### [TEXTE DONNÉ]
Là haut dans la montagne, là haut, tout là haut, dans la vallée froide de Rotaliano et depuis plus de vingt ans, Elisabetta Foradori, du domaine éponyme, remet au goût du jour, un cépage, plus qu’obscur hors les terroirs du Mezzolombardo, le Teroldego, qui fut célèbre au… Moyen-Âge. Trente cinq hectares de cette curiosité ampélographique subsistent, du fait de la pugnacité de cette montagnarde dont le caractère et le charisme ne sont pas sans rappeler les roches escarpées des Dolomites. Son visage, sans apprêts, est pur oval et son regard franc a la fraîcheur de la torrentueuse Adige, qualités que l’on retrouve dans ses vins…

Trentin, Haut Adige, Dolomites, altitude, vallée froide, on s’attend – les associations d’idées sont souvent trompeuses – à des vins plutôt raides, sans doute rugueux, issus d’un cépage rustique, capable de résister et croître sous un climat contrasté !

Que nenni ! Car à caractère fort, main douce. Conviction, patte légère et savoir faire font des miracles. Et dans la plaine aux galets roulés, seuls les flancs des Dolomites sont rugueux comme pierres coupantes. Adepte de la biodynamie – qui ne veut que respecter la terre et soigner, le plus naturellement possible la vigne en respectant les grands équilibres naturels – Elisabetta a hissé le Teroldego, élevé et vinifié par ses soins, au rang des plus grands.

Le Teroldego Rotaliano 2004 est sombre et intense comme un soleil prisonnier d’un coeur de pigeon. Dans le cristal fragile largement ouvert, la cerise toujours, s’étale et s’aleste de belles fragrances de fruit mur, de noyau, de bois humide, de graphite et de goudron. Odeur de pierre fumée aussi, comme celle que les carriers ont laissé dans les entrailles du vin, souvenirs des étincelles qui jaillirent de la roche sous leurs burins… Le vin ravit aussi la bouche, lisse, frais et fluide, comme les eaux des torrents marquées par la roche. Croquant comme la peau sucrée des cerises, qu’épice la réglisse, et que tend le caillou, dont la poudre austère, tout au bout de l’avalée, laisse sa trace pimentée… Quelques roses parfument encore, longtemps après que le vin a disparu, le verre vide.

### [DONNÉES FOURNIES]
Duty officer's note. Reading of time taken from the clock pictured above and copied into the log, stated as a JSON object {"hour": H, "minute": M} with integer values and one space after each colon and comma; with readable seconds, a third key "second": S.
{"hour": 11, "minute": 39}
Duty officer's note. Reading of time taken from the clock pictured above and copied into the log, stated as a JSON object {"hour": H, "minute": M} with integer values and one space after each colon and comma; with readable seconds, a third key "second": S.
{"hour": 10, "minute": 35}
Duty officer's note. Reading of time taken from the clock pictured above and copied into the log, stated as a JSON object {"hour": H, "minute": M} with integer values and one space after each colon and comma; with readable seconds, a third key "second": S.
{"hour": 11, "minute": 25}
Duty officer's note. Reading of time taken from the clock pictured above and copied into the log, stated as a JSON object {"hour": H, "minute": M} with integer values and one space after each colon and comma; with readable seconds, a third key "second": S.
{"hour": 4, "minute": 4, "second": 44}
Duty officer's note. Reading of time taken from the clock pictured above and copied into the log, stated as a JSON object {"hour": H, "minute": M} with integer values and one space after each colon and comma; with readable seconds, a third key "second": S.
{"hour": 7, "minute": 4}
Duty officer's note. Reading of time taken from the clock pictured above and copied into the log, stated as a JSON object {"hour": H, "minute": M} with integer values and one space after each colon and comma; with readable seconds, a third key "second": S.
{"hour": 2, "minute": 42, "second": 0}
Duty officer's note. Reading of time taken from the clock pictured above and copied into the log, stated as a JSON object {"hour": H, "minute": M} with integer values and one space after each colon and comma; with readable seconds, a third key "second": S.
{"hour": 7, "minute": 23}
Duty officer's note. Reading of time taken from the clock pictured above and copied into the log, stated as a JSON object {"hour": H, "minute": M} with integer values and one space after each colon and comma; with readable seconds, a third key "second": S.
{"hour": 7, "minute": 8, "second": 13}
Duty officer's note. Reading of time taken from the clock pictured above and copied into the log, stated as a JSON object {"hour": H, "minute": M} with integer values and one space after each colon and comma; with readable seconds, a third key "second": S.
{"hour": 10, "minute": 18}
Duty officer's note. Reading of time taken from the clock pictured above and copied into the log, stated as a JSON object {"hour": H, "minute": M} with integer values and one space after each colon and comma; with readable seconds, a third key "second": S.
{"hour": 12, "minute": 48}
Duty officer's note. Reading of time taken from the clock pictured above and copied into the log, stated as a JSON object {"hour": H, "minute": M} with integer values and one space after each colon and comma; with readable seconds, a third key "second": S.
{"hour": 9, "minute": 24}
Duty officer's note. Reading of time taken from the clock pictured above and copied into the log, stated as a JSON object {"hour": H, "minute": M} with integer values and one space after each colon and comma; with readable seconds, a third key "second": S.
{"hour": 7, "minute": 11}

### [TÂCHE À RÉALISER]
Recopiez à l'identique le passage du texte sur le Teroldego qui commence par « Trentin, Haut Adige, Dolomites, altitude, vallée » et se termine par « climat contrasté ! ».

### [RÉSULTAT OBTENU]
Trentin, Haut Adige, Dolomites, altitude, vallée froide, on s’attend – les associations d’idées sont souvent trompeuses – à des vins plutôt raides, sans doute rugueux, issus d’un cépage rustique, capable de résister et croître sous un climat contrasté !